* **Lavoro richiesto**
**A.** Traduca in inglese questa frase dell'articolo sulla morte di Angelo Cavaliere: «La Procura di Siracusa ha avviato accertamenti per determinare le cause esatte del decesso di Angelo Cavaliere, operaio residente a Priolo.»
**B.** Indichi se ciascuna delle seguenti affermazioni concorda con l'articolo sulla morte di Angelo Cavaliere, rispondendo sì o no e citando testualmente le parole decisive: (i) l'esame autoptico si svolge presso l'ospedale Muscatello di Augusta; (ii) Pietro Zuccarello insegna all'Università di Siracusa; (iii) l'aggressione è avvenuta in via Castel Lentini.
**C.** Prosegua l'articolo sulla morte di Angelo Cavaliere a partire dall'ultima frase riportata.

* **Estratto**
Morte Angelo Cavaliere: autopsia per chiarire le cause
Autopsia per chiarire la morte di Angelo Cavaliere
La Procura di Siracusa ha avviato accertamenti per determinare le cause esatte del decesso di Angelo Cavaliere, operaio residente a Priolo. L'uomo è deceduto a seguito delle conseguenze di una violenta aggressione subita nei giorni scorsi in via Castel Lentini.
L'incarico per l'esame autoptico è stato affidato a due specialisti: il medico legale Maria Francesca Berlich e il professore Pietro Zuccarello, docente di Tossicologia forense presso l'Università di Catania. L'obiettivo è stabilire un nesso causale preciso tra le lesioni riportate durante il pestaggio e il malore fatale.
Accertamenti medico-legali sulle lesioni
I consulenti nominati dalla Procura dovranno valutare se le condizioni fisiche preesistenti di Cavaliere e le ferite inflitte durante l'aggressione abbiano contribuito in modo determinante alla sua morte. L'esame autoptico è iniziato nella giornata odierna presso l'ospedale Muscatello di Augusta.

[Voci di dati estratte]
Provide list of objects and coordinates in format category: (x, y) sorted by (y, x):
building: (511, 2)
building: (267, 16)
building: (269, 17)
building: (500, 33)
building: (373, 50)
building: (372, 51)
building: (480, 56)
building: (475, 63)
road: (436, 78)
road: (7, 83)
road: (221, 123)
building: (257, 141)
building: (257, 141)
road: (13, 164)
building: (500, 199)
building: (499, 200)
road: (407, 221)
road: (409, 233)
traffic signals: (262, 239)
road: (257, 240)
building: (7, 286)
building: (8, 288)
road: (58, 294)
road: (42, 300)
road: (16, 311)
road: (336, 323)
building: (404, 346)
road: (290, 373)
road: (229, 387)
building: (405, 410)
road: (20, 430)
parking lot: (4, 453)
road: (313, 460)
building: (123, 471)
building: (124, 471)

* **Risposte ai compiti**
**A.** The Siracusa Public Prosecutor's Office has launched inquiries to determine the exact causes of the death of Angelo Cavaliere, a worker living in Priolo.

**B.**
(i) Sì: «L'esame autoptico è iniziato nella giornata odierna presso l'ospedale Muscatello di Augusta».
(ii) No: «docente di Tossicologia forense presso l'Università di Catania».
(iii) Sì: «una violenta aggressione subita nei giorni scorsi in via Castel Lentini».

**C.**
I professionisti avranno a disposizione 90 giorni per presentare la perizia medico-legale. Questo documento dovrà fornire un quadro completo e definitivo sulle cause del decesso, essenziale per le indagini coordinate dal Pubblico ministero Chiara Metoldo.
Indagini sull'aggressione e sviluppi
Secondo le prime ricostruzioni, Angelo Cavaliere sarebbe stato vittima di un'aggressione il 26 febbraio. Nonostante non abbia richiesto soccorsi immediati, il giorno seguente ha accusato un malore improvviso, spirando prima di poter essere trasportato in ospedale.
Per l'aggressione è stato fermato e successivamente arrestato un uomo di 46 anni. Il Giudice per le indagini preliminari ha convalidato il fermo, disponendo la misura della custodia cautelare in carcere per l'indagato.
Prossimi passi per la famiglia
Una volta completati gli accertamenti autoptici, l'avvocato Domenico Mignosa, legale della famiglia Cavaliere, richiederà il nulla osta per la restituzione della salma. Questo permetterà ai familiari di poter celebrare i funerali del loro congiunto, in attesa delle conclusioni definitive dell'inchiesta.